A downgrade a day: Apple is subject to another downgrade this morning, its second this week. Today, Piper Sandler downgraded Apple to a hold because of concerns that a weak Chinese market will hurt iPhone sales. This comes after Barclays downgraded it to underweight this week. Apple was the worst performing of the “magnificent seven” stocks in 2023, even as it sits near all-time highs. It’s interesting that the reaction has been a wave of downgrades. In fact, Bloomberg points out that the ratio of buy ratings on Apply has dipped to a three-year low. Yesterday I spoke with long-time Apple watcher Gene Munster who said Apple was poised to outperform in 2024. Part of his thinking was a catch-up play in AI and infusing it with Siri.
Teck copper numbers: Teck Resources released its copper production numbers for Q4 and production at its key Quebrada Blanca copper mine was well below expectations. The mine pumped out 56,000 tonnes, which was below the low end of its forecasted range of 80,000. The company blames the low output on reliability and consistency issues in the fourth quarter. However, the company says it started to get things back on track by the end of December, so we will watch for how this buffets the stock.

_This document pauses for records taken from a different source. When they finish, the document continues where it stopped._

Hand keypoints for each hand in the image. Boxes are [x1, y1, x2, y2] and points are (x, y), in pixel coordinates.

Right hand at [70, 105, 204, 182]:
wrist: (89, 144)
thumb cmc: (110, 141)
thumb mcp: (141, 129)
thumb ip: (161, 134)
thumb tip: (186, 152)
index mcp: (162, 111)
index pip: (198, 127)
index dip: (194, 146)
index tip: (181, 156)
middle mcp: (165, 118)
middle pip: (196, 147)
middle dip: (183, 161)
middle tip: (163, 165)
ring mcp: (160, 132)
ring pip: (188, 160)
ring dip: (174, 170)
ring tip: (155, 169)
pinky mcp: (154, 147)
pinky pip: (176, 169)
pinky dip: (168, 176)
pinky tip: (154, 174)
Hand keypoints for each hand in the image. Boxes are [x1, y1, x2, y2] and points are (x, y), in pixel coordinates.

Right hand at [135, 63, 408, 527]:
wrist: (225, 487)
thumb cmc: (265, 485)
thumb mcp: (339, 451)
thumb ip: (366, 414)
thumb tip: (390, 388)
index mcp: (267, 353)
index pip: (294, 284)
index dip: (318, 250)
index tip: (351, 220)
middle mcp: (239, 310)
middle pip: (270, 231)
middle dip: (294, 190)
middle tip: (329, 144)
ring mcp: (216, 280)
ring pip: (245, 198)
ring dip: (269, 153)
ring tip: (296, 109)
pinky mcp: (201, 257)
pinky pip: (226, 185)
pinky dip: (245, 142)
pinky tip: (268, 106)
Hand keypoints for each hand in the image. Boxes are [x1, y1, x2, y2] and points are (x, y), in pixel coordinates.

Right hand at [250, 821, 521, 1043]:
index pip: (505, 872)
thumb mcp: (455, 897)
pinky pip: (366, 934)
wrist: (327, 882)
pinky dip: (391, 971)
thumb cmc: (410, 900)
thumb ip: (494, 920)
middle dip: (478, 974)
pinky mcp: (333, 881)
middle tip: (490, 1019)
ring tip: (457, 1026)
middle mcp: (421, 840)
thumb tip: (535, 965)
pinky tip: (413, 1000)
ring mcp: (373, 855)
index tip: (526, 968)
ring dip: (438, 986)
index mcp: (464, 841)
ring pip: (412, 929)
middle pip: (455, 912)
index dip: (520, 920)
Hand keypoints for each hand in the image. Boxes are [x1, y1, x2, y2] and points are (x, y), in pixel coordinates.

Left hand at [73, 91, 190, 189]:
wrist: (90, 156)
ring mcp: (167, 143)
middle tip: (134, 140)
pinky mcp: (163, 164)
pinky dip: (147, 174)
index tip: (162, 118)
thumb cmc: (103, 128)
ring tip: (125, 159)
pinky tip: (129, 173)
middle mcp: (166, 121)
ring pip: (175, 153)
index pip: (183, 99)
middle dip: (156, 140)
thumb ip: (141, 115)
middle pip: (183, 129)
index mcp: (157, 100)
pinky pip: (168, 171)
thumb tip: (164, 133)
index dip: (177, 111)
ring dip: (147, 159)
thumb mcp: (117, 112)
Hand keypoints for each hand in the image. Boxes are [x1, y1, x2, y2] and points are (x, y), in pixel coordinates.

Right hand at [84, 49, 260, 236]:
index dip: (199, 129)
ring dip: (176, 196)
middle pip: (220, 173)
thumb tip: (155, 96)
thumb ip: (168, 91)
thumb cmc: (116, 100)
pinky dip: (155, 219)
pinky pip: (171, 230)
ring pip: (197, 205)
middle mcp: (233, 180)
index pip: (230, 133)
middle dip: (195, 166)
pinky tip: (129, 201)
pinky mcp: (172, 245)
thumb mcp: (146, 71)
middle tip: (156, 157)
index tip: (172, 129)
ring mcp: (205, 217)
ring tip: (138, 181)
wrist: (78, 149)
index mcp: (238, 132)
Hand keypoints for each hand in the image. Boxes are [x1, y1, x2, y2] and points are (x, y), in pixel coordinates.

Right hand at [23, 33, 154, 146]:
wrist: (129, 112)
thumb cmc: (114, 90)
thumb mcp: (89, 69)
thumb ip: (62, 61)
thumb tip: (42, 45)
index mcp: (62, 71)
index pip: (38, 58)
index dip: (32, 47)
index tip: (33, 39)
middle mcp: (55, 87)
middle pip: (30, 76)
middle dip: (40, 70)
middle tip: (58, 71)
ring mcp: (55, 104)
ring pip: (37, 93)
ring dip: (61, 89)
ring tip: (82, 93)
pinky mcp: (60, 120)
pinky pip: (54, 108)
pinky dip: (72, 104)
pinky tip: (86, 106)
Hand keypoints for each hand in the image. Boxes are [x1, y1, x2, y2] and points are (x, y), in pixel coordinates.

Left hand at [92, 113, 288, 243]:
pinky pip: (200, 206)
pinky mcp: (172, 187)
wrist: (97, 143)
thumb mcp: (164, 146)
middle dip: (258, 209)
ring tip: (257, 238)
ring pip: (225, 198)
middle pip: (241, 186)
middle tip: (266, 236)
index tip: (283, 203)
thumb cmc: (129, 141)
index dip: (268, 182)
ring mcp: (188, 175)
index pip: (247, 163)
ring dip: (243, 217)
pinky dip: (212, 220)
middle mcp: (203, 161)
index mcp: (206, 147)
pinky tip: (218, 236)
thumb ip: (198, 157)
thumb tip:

For your page: Shares of Peloton are rallying in the pre-market after announcing a partnership with TikTok. The partnership means you’ll start seeing short-form fitness videos on the app in a bid to attract a new audience. The move in the stock shows how desperately investors are looking for substantial signs of growth. The stock is down 97 per cent since its pandemic peak when everyone was stuck at home with nothing else to do but stress-ride their Pelotons. Is a generation of new users with very young metabolisms going to stem years of revenue declines? Clearly investors hope so. At the very least, with 13 per cent of shares short, certainly some of the bears don’t want to stick around to find out.